··· Source excerpt ···
THIS RESTRICTIVE COVENANT AGREEMENT (the “Agreement”) is made this ____ day of ___________________, 201__ (the “Effective Date”) by and between the Seattle School District Number 1, of King County, Washington (“Grantee”), and First African Methodist Episcopal Church [GRANTOR MAY BE A SEPARATE ENTITY], a Washington nonprofit corporation (“Grantor”)....

a. Entire Agreement - No Oral Modifications. This Agreement and the exhibits to this Agreement constitute the final and complete agreement, and supersede all prior correspondence, memoranda or agreements between the parties relating to the subject matter hereof. This Agreement cannot be changed or modified other than by a written agreement executed by both parties.
b. Successors Bound. Subject to the restrictions on assignment contained in Section 20(c), the provisions of this Agreement shall extend to, bind and inure to the benefit of the parties to this Agreement and their respective personal representatives, heirs, successors, and assigns.
Anonymous said…
This comment has been removed by a blog administrator.
Michael H said…
mirmac1: You conveniently keep referring to a DRAFT agreement. Why aren't you quoting from a FINAL agreement?
mirmac1 said…
Michael H.,

Uh, well that's what's posted on the SPS website. Why, do you got one? Do share. I would guess SPS has one they could put up for all to see.

It would appear SPS would have to agree to any assignment to FAME CC. So, Real Arnold, Ron Enlish can answer these questions.
SPSLeaks said…
Yeah c'mon mirmac1, get with the program...

MLK Restrictive Covenant
From Peter Maier:

"There is a Covenant, recorded and running with the land, that binds any owner of the property to the terms that First AME agreed. This is a fairly common method used in real estate transactions to ensure purchaser's promises are enforceable against any party who may acquire the property in the future."

Michael DeBell:
"The Covenant Document with all of the District's requirements for community use and access is attached to the deed. According to Ron English and my own experience, those requirements are enforceable for the 40 year life of the Covenants regardless of a change in ownership. I learned of the sale yesterday, it would appear to be an internal transaction within the FAME organization. We will enforce the terms of sale regardless."

This is great. But here's what Ron English said in the Times' article:

"The sales agreement requires the owner to use half the property to support youth education for 40 years or risk financial penalties. English said the district does not keep tabs on property owners, such as First AME, to see if they use the buildings as promised."

So who, Board members, will be the enforcer?
mirmac1 said…
WTH! FAME quit claimed to FAME CC the same day Ron English signed the Deed of Trust? I guess he CAN answer some questions.... I also think the notaries who signed and dated for the parties, days before the actual sale should also answer some questions.

I agree with Rosie. This is common however the similarity of the names are no accident and add to the confusion (deliberately?) The restrictive convenant still applies.

One more question for a real estate attorney: the quit claim deed has a legal description that does not include reference to binding covenants. It this deed still valid?
···
Required tasks
1: Transcribe the part of the restrictive covenant excerpt that runs from "So who, Board" to "also answer some questions.".
2: In the restrictive covenant excerpt, for how long does the sales agreement require the owner to use half the property to support youth education?
··· Dataset entries ···
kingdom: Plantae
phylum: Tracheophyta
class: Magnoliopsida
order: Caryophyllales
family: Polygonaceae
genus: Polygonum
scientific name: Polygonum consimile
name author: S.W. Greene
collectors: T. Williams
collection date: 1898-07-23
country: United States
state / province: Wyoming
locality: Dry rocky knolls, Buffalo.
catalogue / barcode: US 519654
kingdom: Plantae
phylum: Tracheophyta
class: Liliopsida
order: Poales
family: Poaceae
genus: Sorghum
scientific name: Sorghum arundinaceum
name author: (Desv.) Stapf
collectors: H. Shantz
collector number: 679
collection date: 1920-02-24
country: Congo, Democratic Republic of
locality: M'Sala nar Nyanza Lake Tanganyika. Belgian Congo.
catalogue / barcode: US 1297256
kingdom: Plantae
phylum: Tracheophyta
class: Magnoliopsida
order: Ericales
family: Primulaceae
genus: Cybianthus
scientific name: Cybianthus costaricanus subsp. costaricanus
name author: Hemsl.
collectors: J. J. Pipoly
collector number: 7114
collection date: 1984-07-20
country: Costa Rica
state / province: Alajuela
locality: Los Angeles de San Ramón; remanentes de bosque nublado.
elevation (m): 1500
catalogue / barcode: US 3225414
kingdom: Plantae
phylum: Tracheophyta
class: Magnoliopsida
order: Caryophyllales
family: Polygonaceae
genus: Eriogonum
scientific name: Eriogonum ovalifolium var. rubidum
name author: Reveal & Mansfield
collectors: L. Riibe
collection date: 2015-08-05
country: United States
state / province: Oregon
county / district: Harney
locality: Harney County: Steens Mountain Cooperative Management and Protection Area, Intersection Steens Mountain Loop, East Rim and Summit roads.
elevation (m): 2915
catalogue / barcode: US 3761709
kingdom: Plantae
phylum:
···
Answers to each task
1:
So who, Board members, will be the enforcer?
mirmac1 said…
WTH! FAME quit claimed to FAME CC the same day Ron English signed the Deed of Trust? I guess he CAN answer some questions.... I also think the notaries who signed and dated for the parties, days before the actual sale should also answer some questions.

2: For 40 years.